With In Utero, Cobain’s songwriting seems more mature, in terms of melody and lyrics; the band’s sound is more integrated and textural, referencing and transcending such influences as psychedelic pop a la 1972’s Nuggets: Original Artyfacts from the First Psychedelic Era, punk as mined by the Melvins and Pixies, and hardcore a la Black Flag and Bad Brains. I’d argue that In Utero contains some of the best songs Cobain ever wrote, including the pop-punk masterpiece, “Dumb”.

In addition, tracks 7-11 represent an original iteration of punk as undeniably as any song sequence by the Stooges, Ramones, Sex Pistols, or Sonic Youth. The Unplugged album, while not introducing new original songs, stands to me as a highly original set, and as stellar a swan song as any in rock history. The universality of the songs and versatility of the guest musicians (including the Meat Puppets) are memorably highlighted, as are the band’s dynamic cohesiveness and Cobain’s emotional range as a vocalist. The carefully chosen covers — including the Vaselines’ “Jesus Doesn’t Want Me for a Sunbeam”, Bowie’s “The Man Who Sold the World”, and Lead Belly’s “Where Did You Sleep Last Night” — aptly acknowledge the band’s influences and affinities.
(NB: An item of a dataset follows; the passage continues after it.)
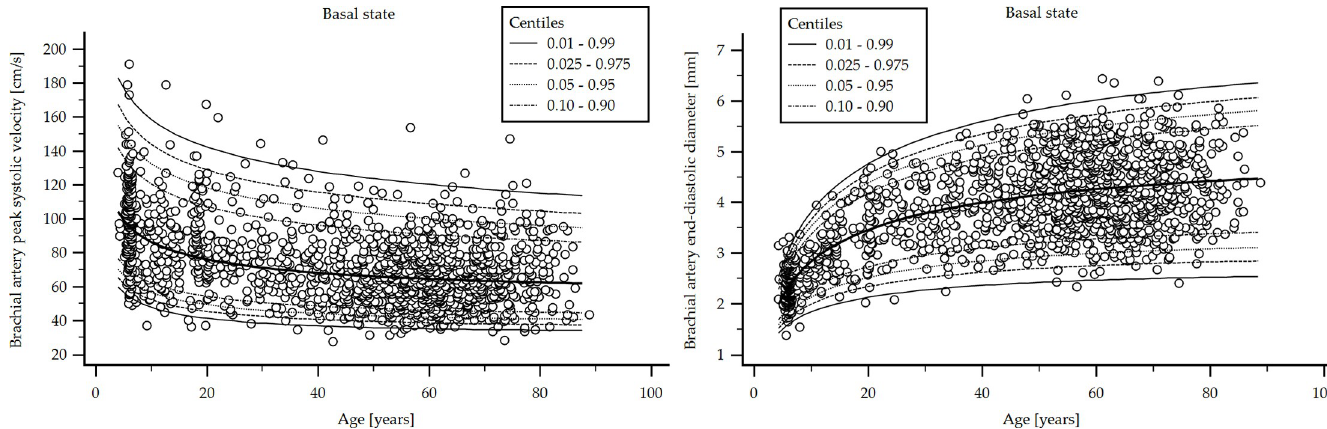
Fig 2. Age-related profiles: Brachial artery diameter and blood flow velocity. Age-related 1th, 2.5th, 5th, 10th, 50th, 90th, 95th, 97.5th and 99th percentiles for brachial artery (BA) end-diastolic diameter (DD) (Top) and peak systolic velocity (PSV) (Bottom).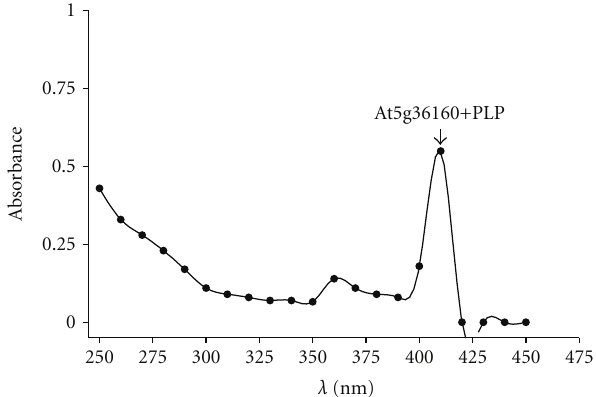
Figure 8: Absorption spectrum of At5g36160. UV-visible absorp- tion spectrum of the native purified recombinant enzyme (50 μ g) in 100mM HEPES-NaOH (pH 8.2). The PLP peak representing the PLP form of the enzyme is highlighted with an arrow.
Still, Nevermind is the album with which many people immediately associate the grunge genre and a release that arguably served as a soundtrack for a generation. While Cobain acknowledged that the central riff of “Smells Like Teen Spirit” was drawn from the Pixies (others have suggested Boston’s “More Than a Feeling”), that particular progression, as reconfigured by Nirvana, and heard by millions, was referenced in numerous post-grunge songs, including pieces by Bush, The Offspring, Blur, Hole, and Green Day, as well as newcomer Angel Olsen.
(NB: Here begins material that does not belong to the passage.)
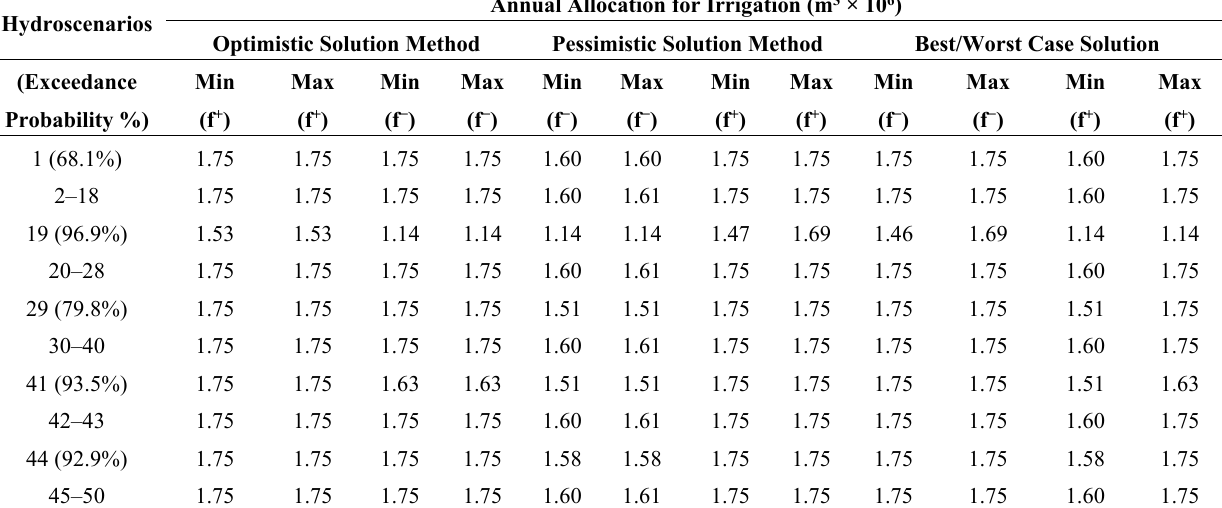
Table 14. Annual Allocation for irrigation (m 3 × 10 6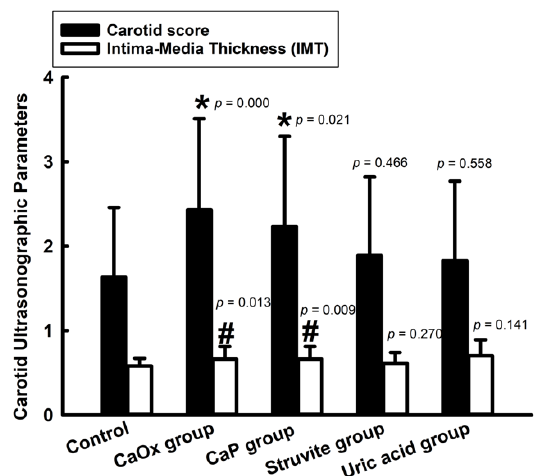
Figure 1. Carotid score and intima-media thickness (IMT) of carotid artery ultrasonographic scans in the different stone groups. *: p < 0.05 carotid score was significantly different when compared with the control. #: p < 0.05 IMT was significantly different when compared with the control. Abbreviation: CaOx, Calcium oxalate; CaP, Calcium phosphate.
The shift from glam and indulgent post-glam, so integral to the ’80s, toward the self-effacing and slacker ’90s, however, cannot be credited to Nirvana and Nevermind alone. Other bands and albums, including Pearl Jam (Ten and Vs.), Soundgarden (Badmotorfinger and possibly Superunknown), and Alice in Chains (Facelift and Dirt), among others, helped to fuel this early and mid-’90s transition. But the transition began with Nevermind — or, more precisely, wouldn’t have happened without it — or without “Teen Spirit” — or, I hesitate to say, without the music video of “Teen Spirit”, which aired on MTV on 29 September 1991, quickly enthralling the teens and 20-somethings of America, providing an audio / visual imprint for the Gen Xers’ internal experience and ironically transforming “outsider-ism” into a fad. Nevermind would go on to strike an international resonance as well, selling millions of copies worldwide.
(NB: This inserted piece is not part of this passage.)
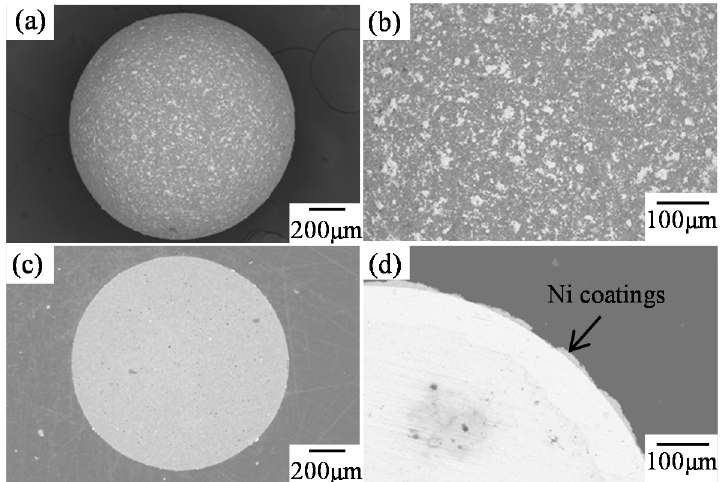
Figure 9. Ni coatings by MCT at 480 rpm for 26 h. ( a , b ) Surface structure; ( c , d ) Cross sectional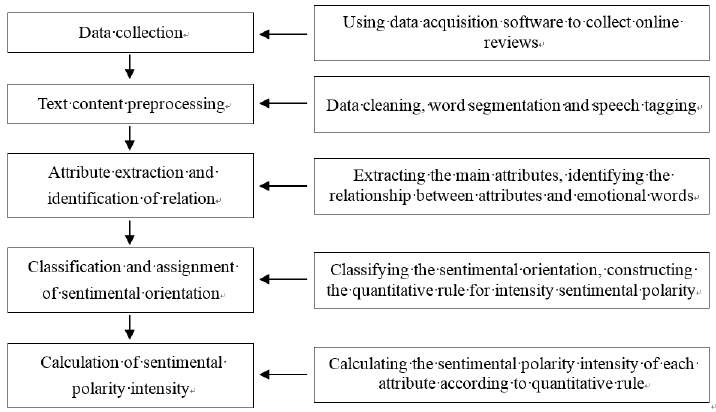
Fig. 1 The research process of sentiment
A particular legacy, however, grows more general and diffuse as time passes. Nirvana, like so many other bands, inherited and passed along the Promethean mantle, influencing other musicians and artists with their pop-punk sound and lyrical obliqueness, but probably more so with their stark authenticity and anti-authoritarianism; this sense of life’s irrepressible and regenerative nature, more than belief in a God or afterlife, is a source of faith for many, me included. Who carries the fire, however, and from where to where, is typically forgotten, though we can’t help but love the bearers by whose works we were moved, changed, and even defined.

A couple of years ago I wrote a poem called “curtain speech”. The following lines from which come to mind:

fact is, every dream ever conceived was at its best
prior to being scripted
before its author was even born
before the big bang
banged
making all these dramas possible

Watching Nirvana be inducted into the Hall of Fame, I was reminded — hearing those songs, experiencing what they evoke — that nothing’s ours, least of all what we learn, create, or leave behind, everything but energy destined for oblivion, indeed born into oblivion, even if it’s remembered for a spell.

* * *

John Amen is the author of five collections of poetry; most recently, strange theater (New York Quarterly Books, 2015). His poetry, fiction, reviews, and essays have appeared in journals nationally and internationally, and his poetry has been translated into Spanish, French, Hungarian, Korean, and Hebrew. He founded and continues to edit The Pedestal Magazine.